--- Extracted text ---
◇ ◇ ◇

People committing to contribute, but then have to drop out.

As a manager: how do you know how much workload people have? Just rusting in peoples self-reporting.”

“Weren’t able to get everything done in an online workshop. Therefore, they added another half, in writing asynchronous, but that needs more time and follow up investment.

Booking time into the calendar, but they are not disciplined to use that time for that task. “

This brings us to the idea of further needs for good remote asynchronous collaboration:

  1. Conventions of systems for scheduling time for those types of work especially in a system like Climate KIC where a lot of meetings are scheduled. Ideas:

Having dedicated hours in the weekly schedule for those tasks where no meetings can be scheduled

  1. Thinking about reminder and workload-signalling systems.

In an office you see your coworker on the other end of the room and remember that you have o prepare x for them, that does not happen when working remotely. Too many direct chat messages can induce anxiety. What would be a good way to remind people of what the have to provide to their collaborators and how to sign and track the workload of your coworkers?

Ideas:

  1. Regular status updates of the whole team in the chat, like check-ins?
  2. @hugi, in the long run, maybe it would be interesting to look into using the network visualisation similar to what you are doing with borderland to develop new ways of understanding asynchronous remote collaboration workloads?

Is there a person in your team who is especially experienced with remote work who I should talk to?

Elena Trutnau

Solveig Zophoniasdottir

Max Cooper, IT Service Manager (ask for the common problem)

@mariaeuler : Will request Marjon from climate KIC to put me in contact.

Feedback on needs for manual and mook

manual:

Mook:

@mariaeuler : Will start a separate thread for us to start collecting our best practise recommendations connected to example stories.

Best practise examples from Lisa:

  • Mandatory cameras in video calls

Best practise suggestion from Edgryders Lisa wants to already implement:

  • Two moderators for calls, one for the spoken conversation, one for the chat.

After the call @matthias and @mariaeuler started brainstorming for convention ideas and discussed the focus of the project. We agreed to steer away from the Christmas party codesign and focus on helping them developing bit size best practise communication videos.

◇ ◇ ◇

Page layout parsing data
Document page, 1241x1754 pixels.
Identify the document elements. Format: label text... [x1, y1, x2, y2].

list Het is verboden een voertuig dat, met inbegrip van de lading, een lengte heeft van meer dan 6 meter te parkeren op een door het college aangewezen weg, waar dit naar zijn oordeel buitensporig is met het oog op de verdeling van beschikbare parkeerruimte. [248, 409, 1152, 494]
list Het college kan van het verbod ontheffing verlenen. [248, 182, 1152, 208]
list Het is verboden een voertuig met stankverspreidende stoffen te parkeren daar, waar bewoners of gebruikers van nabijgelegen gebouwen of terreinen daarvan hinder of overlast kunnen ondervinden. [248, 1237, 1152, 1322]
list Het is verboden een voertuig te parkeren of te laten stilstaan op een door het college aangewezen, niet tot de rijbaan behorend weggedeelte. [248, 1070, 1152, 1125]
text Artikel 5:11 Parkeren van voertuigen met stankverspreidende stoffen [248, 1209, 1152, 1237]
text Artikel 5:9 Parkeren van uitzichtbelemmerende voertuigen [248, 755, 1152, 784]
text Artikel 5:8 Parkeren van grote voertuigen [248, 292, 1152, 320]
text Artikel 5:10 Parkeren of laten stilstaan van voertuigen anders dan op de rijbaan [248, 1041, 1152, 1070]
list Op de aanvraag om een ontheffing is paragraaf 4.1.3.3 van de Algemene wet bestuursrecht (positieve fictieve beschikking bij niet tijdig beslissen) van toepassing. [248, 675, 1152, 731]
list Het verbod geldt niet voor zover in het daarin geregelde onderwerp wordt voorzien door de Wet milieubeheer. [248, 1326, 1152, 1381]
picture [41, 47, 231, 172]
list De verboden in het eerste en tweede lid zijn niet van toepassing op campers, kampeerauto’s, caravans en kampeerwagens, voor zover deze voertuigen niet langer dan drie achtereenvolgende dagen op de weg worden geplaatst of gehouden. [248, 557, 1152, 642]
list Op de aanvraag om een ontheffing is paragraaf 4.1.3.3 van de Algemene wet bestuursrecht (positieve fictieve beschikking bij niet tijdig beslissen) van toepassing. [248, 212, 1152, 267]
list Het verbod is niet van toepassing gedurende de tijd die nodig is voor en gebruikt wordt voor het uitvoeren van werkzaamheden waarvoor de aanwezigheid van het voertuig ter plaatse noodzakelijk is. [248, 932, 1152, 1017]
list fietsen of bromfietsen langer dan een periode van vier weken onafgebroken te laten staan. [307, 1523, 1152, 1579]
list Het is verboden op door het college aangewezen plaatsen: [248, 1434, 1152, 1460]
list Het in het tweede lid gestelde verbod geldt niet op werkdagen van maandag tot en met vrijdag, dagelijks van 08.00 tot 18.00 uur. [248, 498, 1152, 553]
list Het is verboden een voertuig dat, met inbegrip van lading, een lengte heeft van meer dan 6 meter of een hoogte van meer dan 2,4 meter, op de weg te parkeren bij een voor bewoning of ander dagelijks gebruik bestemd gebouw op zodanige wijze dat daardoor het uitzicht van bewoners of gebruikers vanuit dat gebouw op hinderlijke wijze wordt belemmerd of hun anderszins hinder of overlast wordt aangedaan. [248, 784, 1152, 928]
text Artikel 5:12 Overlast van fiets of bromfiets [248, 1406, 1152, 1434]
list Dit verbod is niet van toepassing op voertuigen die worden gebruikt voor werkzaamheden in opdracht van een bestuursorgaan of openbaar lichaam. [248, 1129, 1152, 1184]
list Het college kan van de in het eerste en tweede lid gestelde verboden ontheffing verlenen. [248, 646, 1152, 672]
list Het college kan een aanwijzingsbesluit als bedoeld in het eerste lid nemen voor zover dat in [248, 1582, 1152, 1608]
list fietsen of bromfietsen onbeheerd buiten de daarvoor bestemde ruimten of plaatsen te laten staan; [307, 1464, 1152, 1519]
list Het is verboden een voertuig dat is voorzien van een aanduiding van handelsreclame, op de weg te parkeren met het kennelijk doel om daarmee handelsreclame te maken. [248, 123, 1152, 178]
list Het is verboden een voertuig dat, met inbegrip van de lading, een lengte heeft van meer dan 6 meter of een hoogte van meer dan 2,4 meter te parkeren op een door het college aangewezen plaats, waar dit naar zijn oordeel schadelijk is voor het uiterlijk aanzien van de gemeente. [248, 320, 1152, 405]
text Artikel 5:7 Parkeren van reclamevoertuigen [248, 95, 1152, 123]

◇ ◇ ◇

--- Brief 1 ---
In the remote collaboration notes, condense the paragraph that begins "After the call @matthias and @mariaeuler" into a short bulleted list that keeps its main facts.
--- Brief 2 ---
Extend the remote collaboration notes by writing what comes next after their final sentence.

--- Answer 1 ---
- After the call, @matthias and @mariaeuler brainstormed convention ideas and discussed the project's focus.
- They agreed to move away from the Christmas party codesign.
- The new focus is helping them develop bite-size best practice communication videos.

--- Answer 2 ---
Summary of some insights emerging from the conversations with Climate KIC at this point ( this is not from Lisa ):

  • For them, not all remote work is created “Equally” they want to encourage different offices and teams in different locations to collaborate remotely, but do not want more work from home offices >> we have to find out the reason for this policy.

Write up of the previous call on the Christmas celebration as a potential case study:

This interview has been realized with the support of:

2 Likes

ping @ilaria, @alberto , @matthias, @johncoate

Thanks a lot, @MariaEuler, great work!

Sorry, I don’t understand what this means.

Hmm. I imagine this does not make much difference in terms of the mindset required by remote work, but… why would they encourage one form and discourage the other? Offices remote work can increase productivity, but home remote work increases productivity AND reduces carbon emissions, because it reduces commuting. Have you discussed this?

This keeps coming up… what is it?

They seem to have an ethical problem: they do not always acknowledge that remote work is work, and needs to be treated with the appropriate respect.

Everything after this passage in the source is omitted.